**Texto fornecido**
▼

Desperdício de alimentos
Somente no Brasil, de acordo com dados de setembro de 2019 divulgados pela Associação Brasileira de Supermercados (Abras), são desperdiçadas 23,6 milhões de toneladas de alimentos por ano, o que representa mais de 40 quilos de lixo por pessoa ao ano.
Uma pesquisa realizada pela Embrapa em parceria com a Fundação Getúlio Vargas apontou que um dos principais motivos para isso acontecer é que, na mentalidade do brasileiro, a abundância está diretamente ligada ao status social, estando ainda está associada à hospitalidade e cuidado com a família.
Conforme a Organização das Nações Unidas para a Alimentação e a Agricultura (FAO), cerca de 1,3 bilhão de toneladas de alimentos é perdida por ano no mundo, o que representa cerca de 30% do total produzido. Esse número abrange toda a cadeia alimentar de campo, indústria, logística, varejo e consumidor.

▲

**Registros fornecidos**

▼

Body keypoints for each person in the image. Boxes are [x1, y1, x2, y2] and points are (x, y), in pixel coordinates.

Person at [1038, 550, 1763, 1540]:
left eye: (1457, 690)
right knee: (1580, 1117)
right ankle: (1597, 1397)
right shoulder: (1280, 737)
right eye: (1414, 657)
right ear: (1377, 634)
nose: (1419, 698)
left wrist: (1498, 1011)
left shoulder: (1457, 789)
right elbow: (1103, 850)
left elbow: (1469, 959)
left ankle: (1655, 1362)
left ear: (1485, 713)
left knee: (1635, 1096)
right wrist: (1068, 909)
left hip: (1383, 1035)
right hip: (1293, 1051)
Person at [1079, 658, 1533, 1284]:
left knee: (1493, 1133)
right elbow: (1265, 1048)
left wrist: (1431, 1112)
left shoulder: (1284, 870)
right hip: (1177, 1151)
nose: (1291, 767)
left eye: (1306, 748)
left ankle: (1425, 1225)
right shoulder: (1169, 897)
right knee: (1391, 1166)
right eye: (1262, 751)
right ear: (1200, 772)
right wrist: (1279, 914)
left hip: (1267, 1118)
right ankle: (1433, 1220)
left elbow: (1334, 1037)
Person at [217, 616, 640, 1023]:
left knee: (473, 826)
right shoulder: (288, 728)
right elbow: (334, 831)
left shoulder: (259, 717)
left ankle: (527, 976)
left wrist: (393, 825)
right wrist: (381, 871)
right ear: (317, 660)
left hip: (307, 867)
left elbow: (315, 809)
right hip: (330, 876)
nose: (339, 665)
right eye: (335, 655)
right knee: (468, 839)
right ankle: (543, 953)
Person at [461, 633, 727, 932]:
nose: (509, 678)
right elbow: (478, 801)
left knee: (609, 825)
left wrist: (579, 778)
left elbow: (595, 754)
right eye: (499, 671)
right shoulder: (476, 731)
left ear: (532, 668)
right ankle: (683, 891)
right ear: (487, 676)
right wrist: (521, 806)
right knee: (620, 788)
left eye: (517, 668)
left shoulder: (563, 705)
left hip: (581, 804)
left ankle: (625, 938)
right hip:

▲

**Como realizar**
Segundo o texto sobre desperdício de alimentos, quantas toneladas de alimentos o Brasil desperdiça por ano, conforme os dados da Abras?

**Solução proposta**
São desperdiçadas 23,6 milhões de toneladas de alimentos por ano.